**About this task**: Please restate every entry exactly. Leave out the pictures.

[Records shown Boundary: Start]

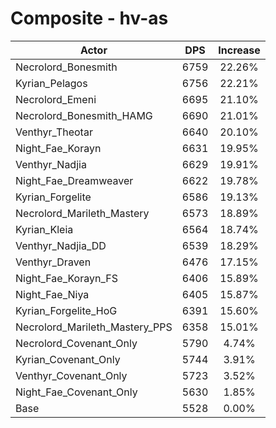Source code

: # Composite - hv-as
| Actor | DPS | Increase |
|---|:---:|:---:|
|Necrolord_Bonesmith|6759|22.26%|
|Kyrian_Pelagos|6756|22.21%|
|Necrolord_Emeni|6695|21.10%|
|Necrolord_Bonesmith_HAMG|6690|21.01%|
|Venthyr_Theotar|6640|20.10%|
|Night_Fae_Korayn|6631|19.95%|
|Venthyr_Nadjia|6629|19.91%|
|Night_Fae_Dreamweaver|6622|19.78%|
|Kyrian_Forgelite|6586|19.13%|
|Necrolord_Marileth_Mastery|6573|18.89%|
|Kyrian_Kleia|6564|18.74%|
|Venthyr_Nadjia_DD|6539|18.29%|
|Venthyr_Draven|6476|17.15%|
|Night_Fae_Korayn_FS|6406|15.89%|
|Night_Fae_Niya|6405|15.87%|
|Kyrian_Forgelite_HoG|6391|15.60%|
|Necrolord_Marileth_Mastery_PPS|6358|15.01%|
|Necrolord_Covenant_Only|5790|4.74%|
|Kyrian_Covenant_Only|5744|3.91%|
|Venthyr_Covenant_Only|5723|3.52%|
|Night_Fae_Covenant_Only|5630|1.85%|
|Base|5528|0.00%|
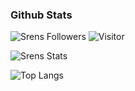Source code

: ### Github Stats
![Srens Followers](https://img.shields.io/github/followers/Cybermork?label=Follow&style=social)
![Visitor](https://komarev.com/ghpvc/?username=Cybermork)

![Srens Stats](https://github-readme-stats.vercel.app/api?username=Cybermork&count_private=true&sow_icons=true&theme=dark)

![Top Langs](https://github-readme-stats.vercel.app/api/top-langs/?username=Cybermork&layout=compact&theme=dark)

[Records shown Boundary: End]

**Answer space**:
Source code

: # Composite - hv-as
| Actor | DPS | Increase |
|---|:---:|:---:|
|Necrolord_Bonesmith|6759|22.26%|
|Kyrian_Pelagos|6756|22.21%|
|Necrolord_Emeni|6695|21.10%|
|Necrolord_Bonesmith_HAMG|6690|21.01%|
|Venthyr_Theotar|6640|20.10%|
|Night_Fae_Korayn|6631|19.95%|
|Venthyr_Nadjia|6629|19.91%|
|Night_Fae_Dreamweaver|6622|19.78%|
|Kyrian_Forgelite|6586|19.13%|
|Necrolord_Marileth_Mastery|6573|18.89%|
|Kyrian_Kleia|6564|18.74%|
|Venthyr_Nadjia_DD|6539|18.29%|
|Venthyr_Draven|6476|17.15%|
|Night_Fae_Korayn_FS|6406|15.89%|
|Night_Fae_Niya|6405|15.87%|
|Kyrian_Forgelite_HoG|6391|15.60%|
|Necrolord_Marileth_Mastery_PPS|6358|15.01%|
|Necrolord_Covenant_Only|5790|4.74%|
|Kyrian_Covenant_Only|5744|3.91%|
|Venthyr_Covenant_Only|5723|3.52%|
|Night_Fae_Covenant_Only|5630|1.85%|
|Base|5528|0.00%|
Source code

: ### Github Stats
![Srens Followers](https://img.shields.io/github/followers/Cybermork?label=Follow&style=social)
![Visitor](https://komarev.com/ghpvc/?username=Cybermork)

![Srens Stats](https://github-readme-stats.vercel.app/api?username=Cybermork&count_private=true&sow_icons=true&theme=dark)

![Top Langs](https://github-readme-stats.vercel.app/api/top-langs/?username=Cybermork&layout=compact&theme=dark)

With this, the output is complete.